> [Instructions for the task]: Pull out every line of the listing that contains the string "Which", matching its capitalization exactly.

Chart interpretation exercises:
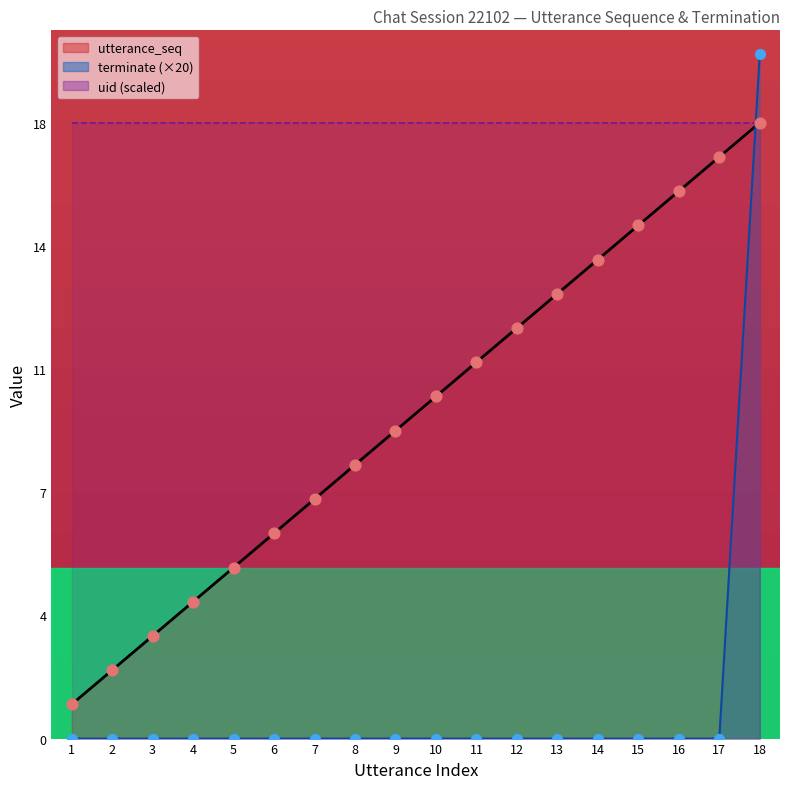

Which series reaches the maximum Y coordinate?

terminate (×20)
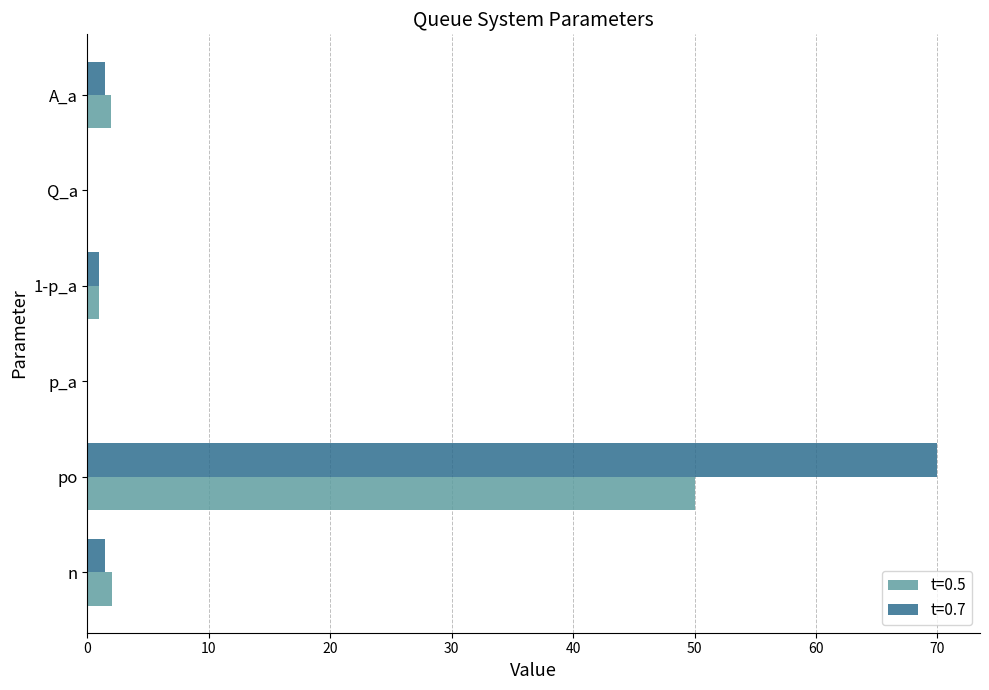

What is the total value across all series at po?

120.0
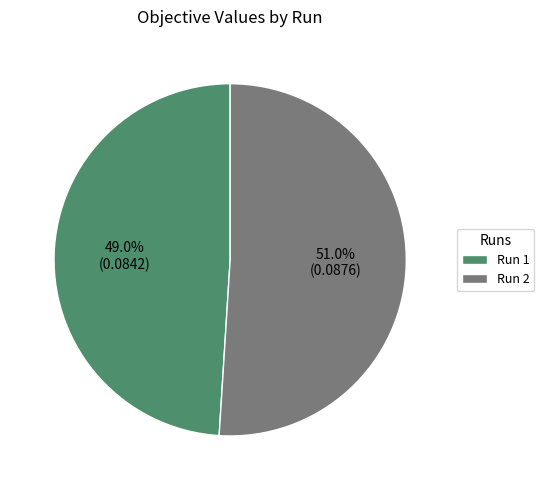

Which category accounts for the majority?

Run 2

> [Reply to the task]:
Which series reaches the maximum Y coordinate?
Which category accounts for the majority?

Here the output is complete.